The rustls (0.20.x) documentation states that the number of plaintext bytes which can currently be read can be obtained at any time by calling process_new_packets.

Presumably, this would allow to provide a readable() method (like it exists on TcpStream).

The use case here is an application which will have north of one thousand mostly idle connections. Keeping receive buffers around for each of them to pass to read_buf is very inefficient: Instead, it is desirable to wait for the socket to actually become readable before allocating a buffer to receive into.

This sounds reasonable, but there is no need to add new interfaces to implement it.

You can improve it like this

let buf = poll_fn(|cx| {
    let mut buf = alloc_buf_from_pool();
    match tls_stream.poll_read(&mut buf) {
        Poll::Ready(Ok(_)) => Poll::Ready(Ok(buf)),
        Poll::Ready(Err(err)) => {
            free_buf_to_pool(buf);
            Poll::Ready(Err(err))
        },
        Poll::Pending => {
            free_buf_to_pool(buf);
            Poll::Pending
        }
    }
}).await?

Interesting idea. I don't like about this that it'll have a pointless temporary allocation every time (socket is not readable -> alloc+free+pending -> readable -> alloc+poll_read+ready -> called again for next read -> alloc+free+pending: two allocations per read). Waiting for readable would avoid that by only allocating once there is a reasonable chance that the socket is indeed ready for reading.

(Even better would be to also offer try_read, for what it's worth.)

It is much better if you don't treat it as a pointless alloc, but instead treat it as an optimistic alloc. we can be optimistic that the first access to the stream is readable.

But for pessimistic scenarios, it makes sense to add a readable().

We can implement it without add new interface, but I think it would be nice to add a convenience method.

if tls_stream.get_ref().1.wants_read() {
    tls_stream.get_ref().0.readable().await?;
}

let mut buf = alloc_buf_from_pool();
tls_stream.read(&mut buf).await?;

I don't think that last one covers decoded cleartext bytes still available. You could implement readable() by first checking if there's decoded bytes, and if there are not await for the underlying stream to become readable, read data (this requires a buffer in the TLS stack too! But not on the application side), and if its enough to get cleartext unblock.
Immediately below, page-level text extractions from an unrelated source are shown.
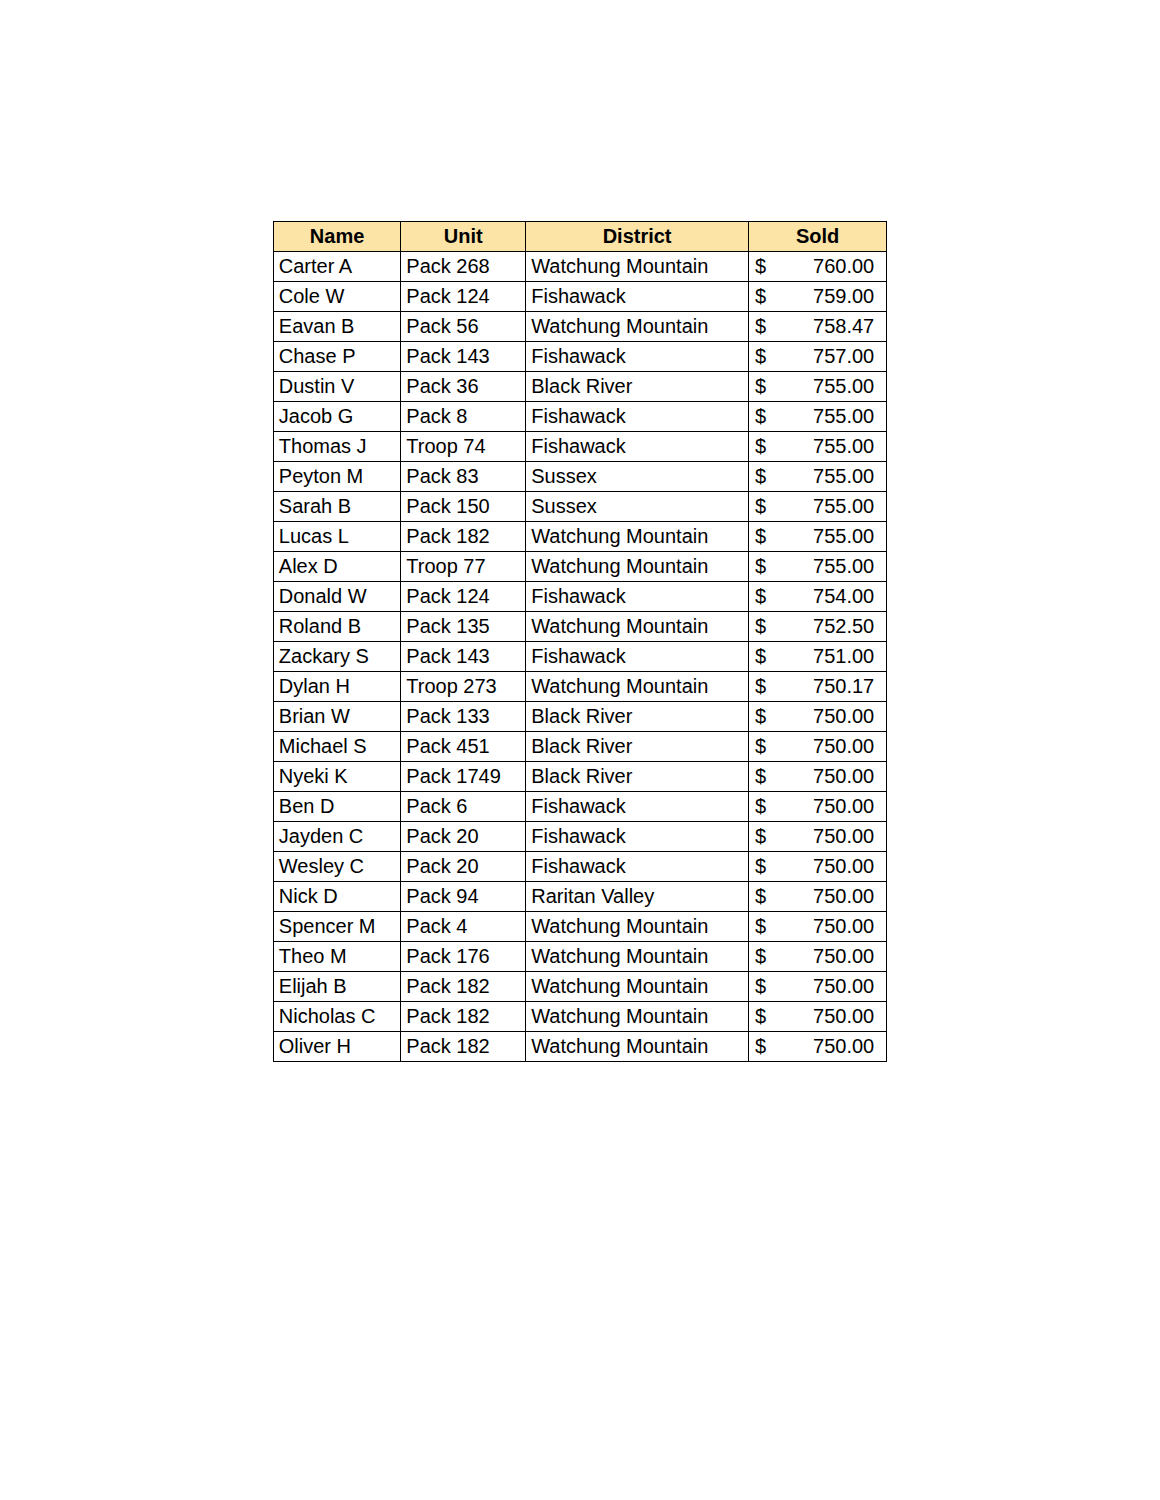| Name | Unit | District | Sold |
| --- | --- | --- | --- |
| Carter A | Pack 268 | Watchung Mountain | $ | 760.00 |
| Cole W | Pack 124 | Fishawack | $ | 759.00 |
| Eavan B | Pack 56 | Watchung Mountain | $ | 758.47 |
| Chase P | Pack 143 | Fishawack | $ | 757.00 |
| Dustin V | Pack 36 | Black River | $ | 755.00 |
| Jacob G | Pack 8 | Fishawack | $ | 755.00 |
| Thomas J | Troop 74 | Fishawack | $ | 755.00 |
| Peyton M | Pack 83 | Sussex | $ | 755.00 |
| Sarah B | Pack 150 | Sussex | $ | 755.00 |
| Lucas L | Pack 182 | Watchung Mountain | $ | 755.00 |
| Alex D | Troop 77 | Watchung Mountain | $ | 755.00 |
| Donald W | Pack 124 | Fishawack | $ | 754.00 |
| Roland B | Pack 135 | Watchung Mountain | $ | 752.50 |
| Zackary S | Pack 143 | Fishawack | $ | 751.00 |
| Dylan H | Troop 273 | Watchung Mountain | $ | 750.17 |
| Brian W | Pack 133 | Black River | $ | 750.00 |
| Michael S | Pack 451 | Black River | $ | 750.00 |
| Nyeki K | Pack 1749 | Black River | $ | 750.00 |
| Ben D | Pack 6 | Fishawack | $ | 750.00 |
| Jayden C | Pack 20 | Fishawack | $ | 750.00 |
| Wesley C | Pack 20 | Fishawack | $ | 750.00 |
| Nick D | Pack 94 | Raritan Valley | $ | 750.00 |
| Spencer M | Pack 4 | Watchung Mountain | $ | 750.00 |
| Theo M | Pack 176 | Watchung Mountain | $ | 750.00 |
| Elijah B | Pack 182 | Watchung Mountain | $ | 750.00 |
| Nicholas C | Pack 182 | Watchung Mountain | $ | 750.00 |
| Oliver H | Pack 182 | Watchung Mountain | $ | 750.00 |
Its however tricky, because even if socket data is received it might not have been enough to decode a TLS frame.

Yes, but it can be applied to 90% of the scenes.

A better solution need add a readable() method to tokio_rustls::common::Stream.
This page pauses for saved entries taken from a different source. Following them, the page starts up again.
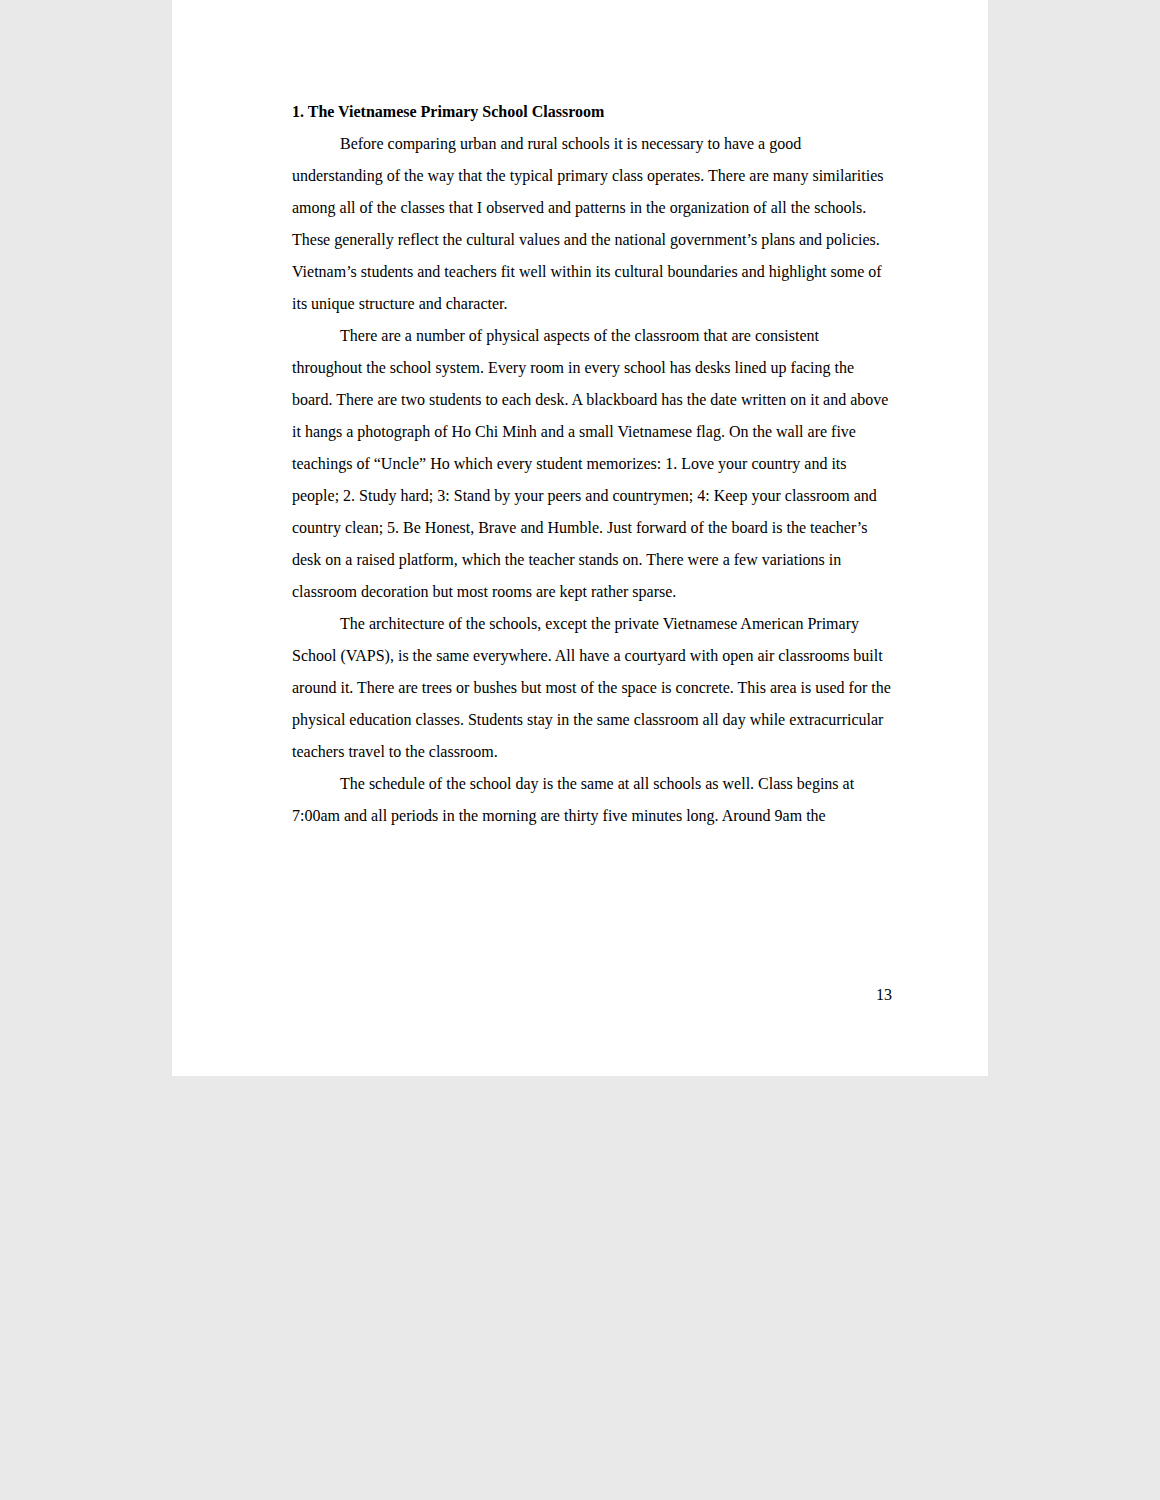1. The Vietnamese Primary School Classroom
Before comparing urban and rural schools it is necessary to have a good understanding of the way that the typical primary class operates. There are many similarities among all of the classes that I observed and patterns in the organization of all the schools. These generally reflect the cultural values and the national government’s plans and policies. Vietnam’s students and teachers fit well within its cultural boundaries and highlight some of its unique structure and character.
There are a number of physical aspects of the classroom that are consistent throughout the school system. Every room in every school has desks lined up facing the board. There are two students to each desk. A blackboard has the date written on it and above it hangs a photograph of Ho Chi Minh and a small Vietnamese flag. On the wall are five teachings of “Uncle” Ho which every student memorizes: 1. Love your country and its people; 2. Study hard; 3: Stand by your peers and countrymen; 4: Keep your classroom and country clean; 5. Be Honest, Brave and Humble. Just forward of the board is the teacher’s desk on a raised platform, which the teacher stands on. There were a few variations in classroom decoration but most rooms are kept rather sparse.
The architecture of the schools, except the private Vietnamese American Primary School (VAPS), is the same everywhere. All have a courtyard with open air classrooms built around it. There are trees or bushes but most of the space is concrete. This area is used for the physical education classes. Students stay in the same classroom all day while extracurricular teachers travel to the classroom.
The schedule of the school day is the same at all schools as well. Class begins at 7:00am and all periods in the morning are thirty five minutes long. Around 9am the
13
It is much better if you don't treat it as a pointless alloc, but instead treat it as an optimistic alloc. we can be optimistic that the first access to the stream is readable.

Well, these connections are both long lived and idle most of the time (XMPP server-to-server connections), and when they are not, oftentimes only an application-level keepalive/ping is sent (small) or a single short stanza. So I'd ideally be able to readable().await and then ask the socket (either via the FIONREAD ioctl if plain TCP or via the process_new_packets method in rustls) how many bytes are available, allocate a matching buffer (up to a limit) and read only that much. Otherwise I'm forced to pick between always using a small buffer (which gets inefficient throughput-wise when a bulk of data comes in, which is not easy, if at all possible, to know in advance) or always using a large buffer (which is very inefficient memory-wise if I have to keep it allocated all the time) or do the frequent reallocations (which is, indeed, pointless, because it's going to be rather pessimistic).

Hence… readable(). I'd be happy to take a shot at that once the rustls 0.20 support (which as I saw you are already working on) is there.

Caching and somehow exposing the last seen rustls::IoState seems sensible to me.

So it turns out that supporting this without hard-depending on readable() in IO (for which there isn't even a trait in tokio) is quite tricky.

I was able to implement it downstream with the pattern suggested in #75 (comment) though.

From my perspective, this issue could be closed for now, unless anyone else wants to keep it open for tracking purposes.